-
Notifications
You must be signed in to change notification settings - Fork 38
Description
As far as I can tell, if a distribution is capable of reparameterization, it always samples with it. (e.g., Normal).
However, that is not always desirable. For example, if you want to use a REINFORCE style gradient estimator, you need to not differentiate through the samples and only differentiate through the log_prob.
An option to do that is to first call sample, then stop_gradient the sample, and then call log_prob. However, this is not ideal when there are numerical stability issues. (For example, normal dist with a tanh bijector where the mean is heavily saturating the tanh.) Really, we'd like to call sample_and_log_prob for better stability/efficient, except now there is no way to stop grad the sample computation.

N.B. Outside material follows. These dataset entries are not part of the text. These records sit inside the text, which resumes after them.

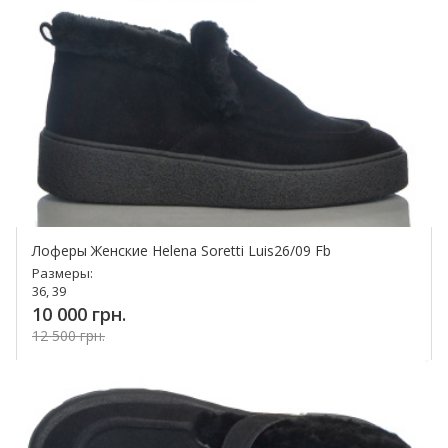
Лоферы Женские Helena Soretti Luis26/09 Fb
Размеры:
36, 39
10 000 грн.
12 500 грн.
Купить!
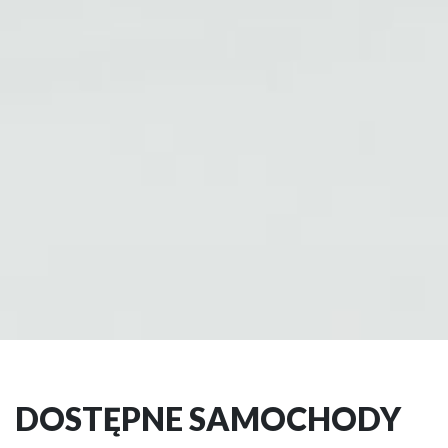
DOSTĘPNE SAMOCHODY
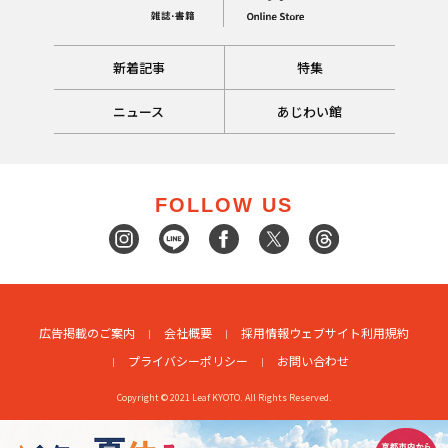
新着記事
特集
ニュース
あじわい館
FOLLOW US
広告掲載のご案内
会社概要
採用情報
ウェブサイト利用規約
プライバシーポリシー
お問い合わせ
Copyright © 2021 Leaf KYOTO. All Rights Reserved.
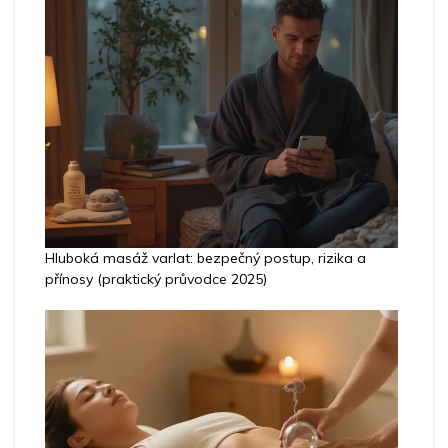
Hluboká masáž varlat: bezpečný postup, rizika a
přínosy (praktický průvodce 2025)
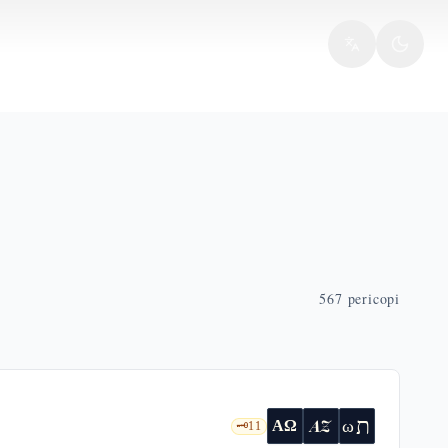
567
pericopi
ת
AZ
ω
ΑΩ
🗝️
11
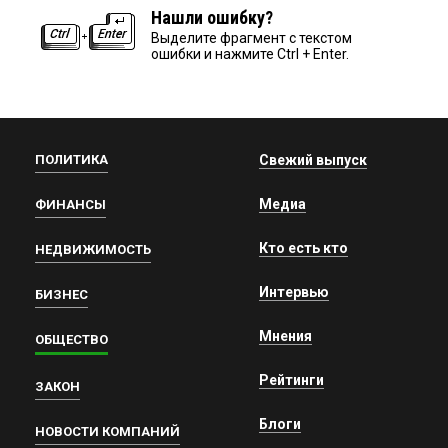
Нашли ошибку?
Выделите фрагмент с текстом
ошибки и нажмите Ctrl + Enter.
ПОЛИТИКА
Свежий выпуск
Медиа
ФИНАНСЫ
Кто есть кто
НЕДВИЖИМОСТЬ
Интервью
БИЗНЕС
Мнения
ОБЩЕСТВО
Рейтинги
ЗАКОН
Блоги
НОВОСТИ КОМПАНИЙ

I can special case this operation for Transformed Distribution objects by sampling from the underlying dist, stop grading the sample, and then doing the remaining bijector and log_determinant calculations. However, even that is not ideal, because (1) that only handles the Transformed distribution case, and (2) it still requires using a plain sample and log_prob on the underlying distribution which might also benefit from sample_and_log_prob.
Ideally then, it would be nice if we could provide a flag to these methods to specify whether reparameterization is allowed (and it can default to True for consistency with prior version default behavior).
Any thoughts on adding this flag or alternative approaches?